Nobody had taken responsibility before then — not me, my parents, the schools — they simply passed me through. When I grew up, I knew I couldn’t let the same thing happen to other young black men. Just because the system had failed me, didn’t mean it should keep happening.

What is the central mission of the Black Star Project?

It’s an education mission, but not in the classical sense. The classical sense failed me, and most of the Black Star Project is a response to what was missing from my life as a child. While the school system has remained the same, I thought that if I can put supports in and open up the minds of young people, and encourage them to learn, then they don’t really need schools in that way.

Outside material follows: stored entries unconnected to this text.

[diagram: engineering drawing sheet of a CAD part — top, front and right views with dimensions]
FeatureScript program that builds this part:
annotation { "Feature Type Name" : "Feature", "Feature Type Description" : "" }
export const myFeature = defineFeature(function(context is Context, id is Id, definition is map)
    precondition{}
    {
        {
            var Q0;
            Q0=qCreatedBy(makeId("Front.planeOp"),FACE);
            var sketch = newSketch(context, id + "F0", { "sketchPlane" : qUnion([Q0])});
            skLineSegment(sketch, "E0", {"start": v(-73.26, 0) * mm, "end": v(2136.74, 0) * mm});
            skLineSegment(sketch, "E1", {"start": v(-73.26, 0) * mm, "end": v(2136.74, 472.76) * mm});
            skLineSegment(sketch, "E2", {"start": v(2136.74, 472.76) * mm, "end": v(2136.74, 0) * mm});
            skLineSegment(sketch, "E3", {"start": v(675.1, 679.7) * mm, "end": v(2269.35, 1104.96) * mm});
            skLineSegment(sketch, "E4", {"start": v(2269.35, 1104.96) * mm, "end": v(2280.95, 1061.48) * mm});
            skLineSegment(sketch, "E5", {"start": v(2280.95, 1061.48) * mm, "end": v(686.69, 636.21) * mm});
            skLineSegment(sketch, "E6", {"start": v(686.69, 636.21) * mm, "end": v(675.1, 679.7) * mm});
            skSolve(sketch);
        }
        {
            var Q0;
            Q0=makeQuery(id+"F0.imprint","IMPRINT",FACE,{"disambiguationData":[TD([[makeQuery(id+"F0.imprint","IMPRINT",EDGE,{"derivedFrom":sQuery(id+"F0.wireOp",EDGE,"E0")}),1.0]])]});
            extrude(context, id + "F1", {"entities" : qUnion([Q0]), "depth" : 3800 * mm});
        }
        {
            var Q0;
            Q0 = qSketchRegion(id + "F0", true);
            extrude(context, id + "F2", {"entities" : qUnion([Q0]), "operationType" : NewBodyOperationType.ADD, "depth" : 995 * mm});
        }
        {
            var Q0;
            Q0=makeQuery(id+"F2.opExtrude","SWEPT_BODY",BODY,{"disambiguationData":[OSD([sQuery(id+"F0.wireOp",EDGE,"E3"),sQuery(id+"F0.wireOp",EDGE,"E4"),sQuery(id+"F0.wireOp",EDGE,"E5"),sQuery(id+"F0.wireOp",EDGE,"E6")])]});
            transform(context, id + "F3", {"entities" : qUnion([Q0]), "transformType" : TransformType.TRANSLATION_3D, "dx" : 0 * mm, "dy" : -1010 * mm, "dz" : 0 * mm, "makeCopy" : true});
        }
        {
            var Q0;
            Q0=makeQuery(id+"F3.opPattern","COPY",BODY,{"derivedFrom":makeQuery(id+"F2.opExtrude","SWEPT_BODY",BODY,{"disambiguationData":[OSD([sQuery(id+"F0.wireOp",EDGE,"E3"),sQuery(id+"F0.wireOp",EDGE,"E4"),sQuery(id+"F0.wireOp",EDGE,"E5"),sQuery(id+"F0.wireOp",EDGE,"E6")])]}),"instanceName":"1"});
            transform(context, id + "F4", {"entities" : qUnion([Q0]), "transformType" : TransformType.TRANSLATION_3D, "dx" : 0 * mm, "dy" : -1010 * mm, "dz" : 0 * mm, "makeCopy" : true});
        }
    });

You say that you are the “most vilified man” in the country’s education system today. Why?

Because I don’t think it’s the job of educators, whoever they are, to say we are going to educate your children. The most important educators in a child’s life are his parents, peers and community. Those are the people who can make a child want to learn.

It doesn’t matter if your teachers are from Harvard, Yale, Oxford, if you don’t want to learn you’re not going to learn. If your teachers are like my grandmother, who only had an 8th-grade education, my grandfather, who only had a 3rd-grade education and was a cotton picker in Georgia ... these are the people who taught me to want to learn. Schools are ill-prepared to teach children to want to learn.

So do you think that the U.S. has a poor education system?

Education is one of the few areas that I know of that really hasn’t kept up with all the change that has happened in the world. They might have some laptops in the classroom, but the people who teach have the same mindset that people taught with in 1809, when the American education system was created. They’re still thinking, “I’m the teacher, I will stand at the front of the classroom and you will listen to me.” That’s not education.

One of the things we try to do at Black Star Project is evolve a modern education system based on education for life, not theoretical knowledge. Who cares if you know when the Civil War ended? What’s important is if we can educate a child to understand how to rebuild their community. On that subject, we’re not even trying.

Having worked with these young people for many years, how do you think they respond to this problem?

There are two kinds of kids I come into contact with. Some don’t know the deck is stacked against them, and they’re pretty bad.

And then there are the ones who do know, and for them all bets are off. They know that if the deck is stacked against them, then they’re going to do whatever they can to even the playing field. And they do, sometimes [by doing] terrible things. It’s more than an education crisis, it is a catastrophe, especially in the African-American community.

The NAEP’s study that showed only 9 percent of Chicago’s black boys at 8th grade are proficient readers is a tragedy. Nine percent is predictive of the violence that you see here, the despair that you see out here.

Have the chances for success for young black men improved since you were one?

Not only have things not improved, in many ways things have gotten worse. When I was in high school I was in a position where I could drop out, go to the steel mills and make more money than my teachers. Today, if you are an African-American male professional and your name sounds African, you are 50 percent less likely to be called in for a job interview with the same work credentials as a white person. That’s what a study by The University of Chicago found.

Globalization has changed things a lot. The Program for International Student Assessments [PISA] ranks countries in education categories like problem solving and reading. If we look at the 2012 results, In math the U.S. is ranked 31st, in reading we are 17th, in science we’re 23rd. That’s pretty bad in itself, but if you disaggregate the data, African Americans on average are ranked 46th out of 65 countries assessed. Who would hire these kids?

What are the hopes for the future of the Black Star Project in helping to tackle these problems?

We are going to continue working with the aim of providing life skills that will give young people the common sense, confidence and empowerment to make a life for themselves. And with that, we will show them how to raise their own communities up as they pull themselves up.